TO-DO LIST.
• a. In the transcript about the structure of the universe, start at the words "Fraser: So why" and end after the words "standing up in it.". Rewrite that passage with "sand" changed to "salt".
• b. Continue the transcript about the structure of the universe from the point where it stops.

PAGE.

Fraser: So why don’t we at least talk about the bare minimum here.

Paul: Yeah, yeah, yeah, so to get started we have to zoom out. We have to go to the very biggest scales in the universe. And we have to go to such big scales that entire galaxies with 300 or 500 billion stars are just a single point of light. So that’s the scales we’re talking about. We’re looking at the whole entire universe at once. And we notice something about the way the galaxies are arranged in our universe. They’re not just scattered around randomly. And this was actually a surprising discovery. When we first started mapping the universe in the late ‘70s and early ‘80s, we kind of expected the galaxies to be just like you spill sand on a table, it’s just random.

Pamela: And this is that Hook or Gellar diagram with the man standing up in it.

DATASET EXCERPTS.
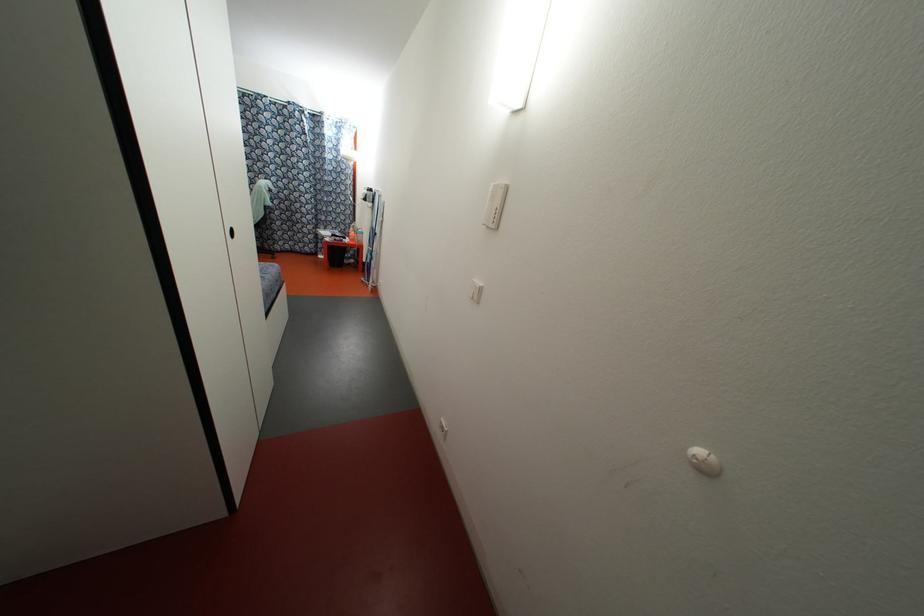
Where is `recessed door handle`? The image size is (924, 616). recessed door handle is located at coordinates (231, 233).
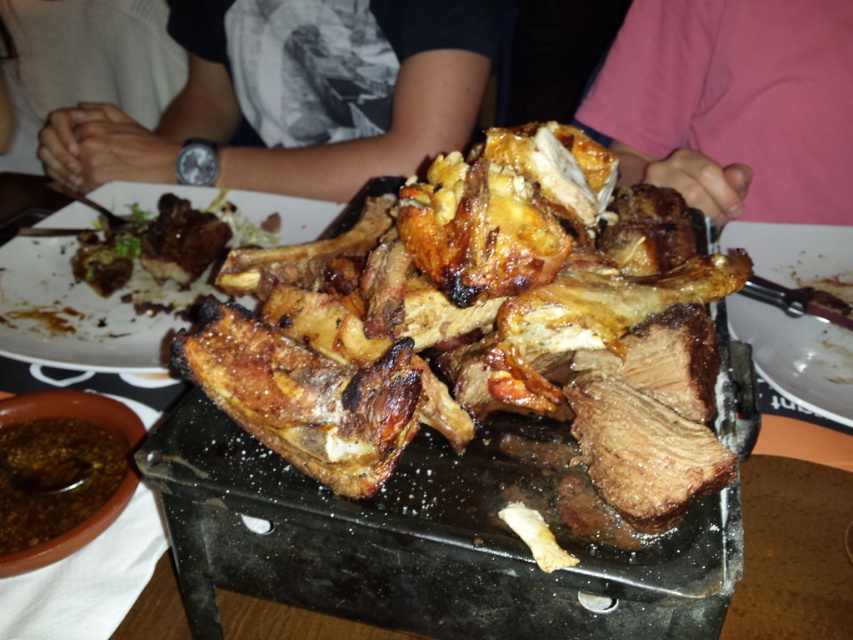
Question: Considering the relative positions of brown crispy ribs at center and black printed shirt at upper center in the image provided, where is brown crispy ribs at center located with respect to black printed shirt at upper center?

Choices:
 (A) left
 (B) right

Answer: (B)

Question: Estimate the real-world distances between objects in this image. Which object is farther from the slightly charred bone at center?

Choices:
 (A) brown glossy sauce at lower left
 (B) brown crispy ribs at center
 (C) black printed shirt at upper center
 (D) pink fabric at upper right

Answer: (D)

Question: Is black printed shirt at upper center above pink fabric at upper right?

Choices:
 (A) yes
 (B) no

Answer: (A)

Question: From the image, what is the correct spatial relationship of pink fabric at upper right in relation to slightly charred bone at center?

Choices:
 (A) below
 (B) above

Answer: (B)

Question: Considering the real-world distances, which object is closest to the slightly charred bone at center?

Choices:
 (A) brown glossy sauce at lower left
 (B) brown crispy ribs at center

Answer: (A)

Question: Which of the following is the farthest from the observer?

Choices:
 (A) (35, 474)
 (B) (33, 268)

Answer: (B)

ANSWERS TO THE EXERCISES.
• a.
Fraser: So why don’t we at least talk about the bare minimum here.

Paul: Yeah, yeah, yeah, so to get started we have to zoom out. We have to go to the very biggest scales in the universe. And we have to go to such big scales that entire galaxies with 300 or 500 billion stars are just a single point of light. So that’s the scales we’re talking about. We’re looking at the whole entire universe at once. And we notice something about the way the galaxies are arranged in our universe. They’re not just scattered around randomly. And this was actually a surprising discovery. When we first started mapping the universe in the late ‘70s and early ‘80s, we kind of expected the galaxies to be just like you spill salt on a table, it’s just random.

Pamela: And this is that Hook or Gellar diagram with the man standing up in it.

• b.
Paul: Yep, yep, exactly. We noticed like, wait a minute, wait a minute. The galaxies are doing something; they’re arranged in a pattern. And as we build bigger and bigger surveys and mapped out more and more of the universe, it became apparent that the galaxies are arranged in a pattern that we call the cosmic web because it kind of looks like a spider web. There’s long strings of galaxies, there’s dense clumps where the strings connect to each other, there’s sheets of galaxies, like big two dimensional walls. And then there’s these big empty spaces with no galaxies at all.

Fraser: So what was the mechanism that created that structure in the universe?

Paul: Yeah, so this is one of the coolest things I think about in cosmology, is the source of the structure in the universe on the grandest scales actually comes from submicroscopic fluctuations in the very fundamental fabric of space time. In the very early universe, and I mean early, like 10-40 seconds after the big bang. There’s all these virtual particles that are being created and destroyed, there’s this quantum foam concept that fundamental space time is roiling and boiling, it’s not smooth at all.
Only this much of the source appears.